Faces of Aging, Faces of Charity
April 1, 2004 | Read Time: 3 minutes
By Cassie J. Moore
The array of personalities that the photographer Ed Kashi and the writer Julie Winokur captured while documenting America’s aging society defies categorization. In their book, Aging in America: The Years Ahead, the couple use striking black-and-white photographs to show war veterans, athletes, newlyweds, prison inmates, grandparents, great-grandparents, and many other people who range in age from late 50s to 104.
But many of the men and women photographed and interviewed for the book have something in common besides their age: Nonprofit groups play a major role in their lives. Some elderly people were delivering (or receiving) food from Meals on Wheels programs.
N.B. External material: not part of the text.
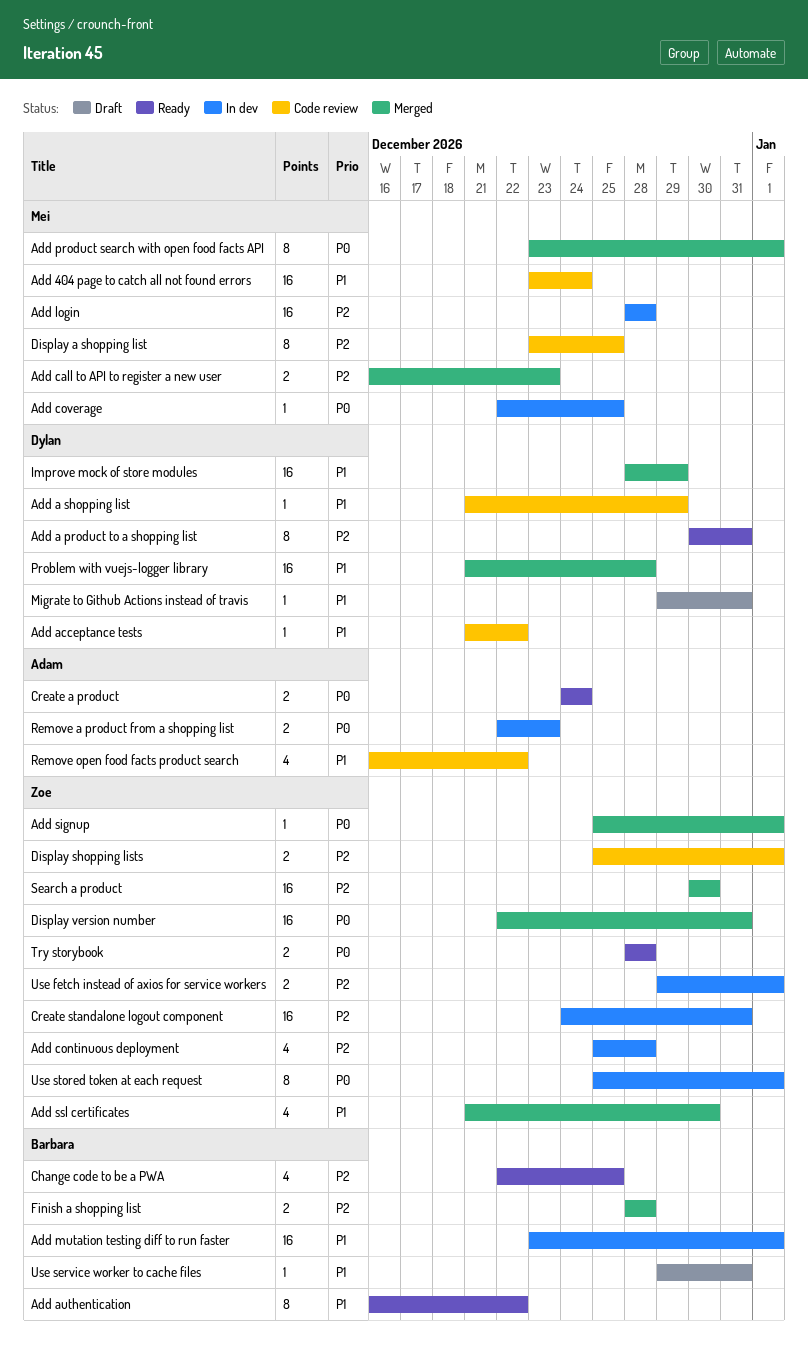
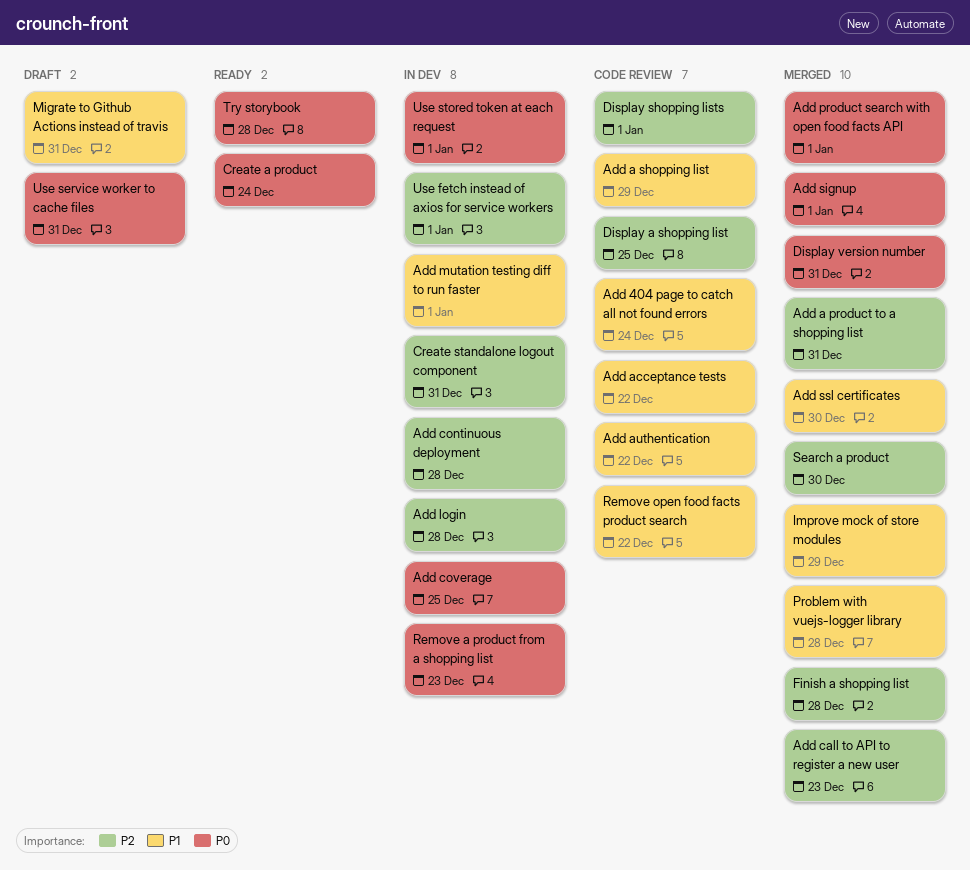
Add a product to a shopping list, status: Ready -> Merged
Add authentication, status: Ready -> Code review
Change code to be a PWA: present -> none
Use service worker to cache files, priority: P1 -> P0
Others were pole-vaulting at the National Senior Games or pedaling stationary bicycles as part of the physical therapy they receive at nonprofit care facilities.
Ms. Winokur and Mr. Kashi, who are married, had worked together before, most recently on Denied: The Crisis of America’s Uninsured for Talking Eyes Media, a nonprofit group the couple created in 2002. They decided to chronicle the lives of the growing number of elderly men and women in America, and won grants from the Robert Wood Johnson Foundation, the Open Society Institute’s Project on Death in America, and the California Endowment to pursue the project.
The couple hadn’t intended to examine charity involvement. Their goal was to document the “social impact of longevity,” but they found that nonprofit groups kept appearing as they set out to find subjects for the book.
“In everything from day-care centers to volunteer opportunities, from recreation to the answering of basic needs [for the elderly], you see nonprofit groups. I think that’s indicative of the incredible hole the nonprofit sector fills in our society,” says Ms. Winokur.
People 55 and older will begin to outnumber the population of people under 18 as early as 2009, according to U.S. Census projections. The implications of the demographic increase are especially important for social-service and health-related nonprofit groups, because Medicare and Social Security will be inundated with new beneficiaries just as the percentage of workers who pay taxes to support those programs begins to decrease. Ms. Winokur predicts that as this happens, nonprofit groups will increasingly be expected to step up efforts to help the elderly.
The other implication for charities is a potential wealth of new volunteers, since more and more people are expected to live three or four decades after they retire from their jobs. Mr. Kashi and Ms. Winokur encountered men and women who simply got bored when they retired, and took up volunteering — or a second paying career — to stay engaged in society.
“People will increasingly realize that they have to stay active and involved,” says Mr. Kashi. “Otherwise, those extra 30 years are going to be miserable for them, even if they have decent health. People are willing to give quite a lot, the ones who remain active and involved and engaged in life and society, and helping people is a way to do that. There’s a tremendous reservoir of energy and expertise and caring and concern that needs to be tapped into.”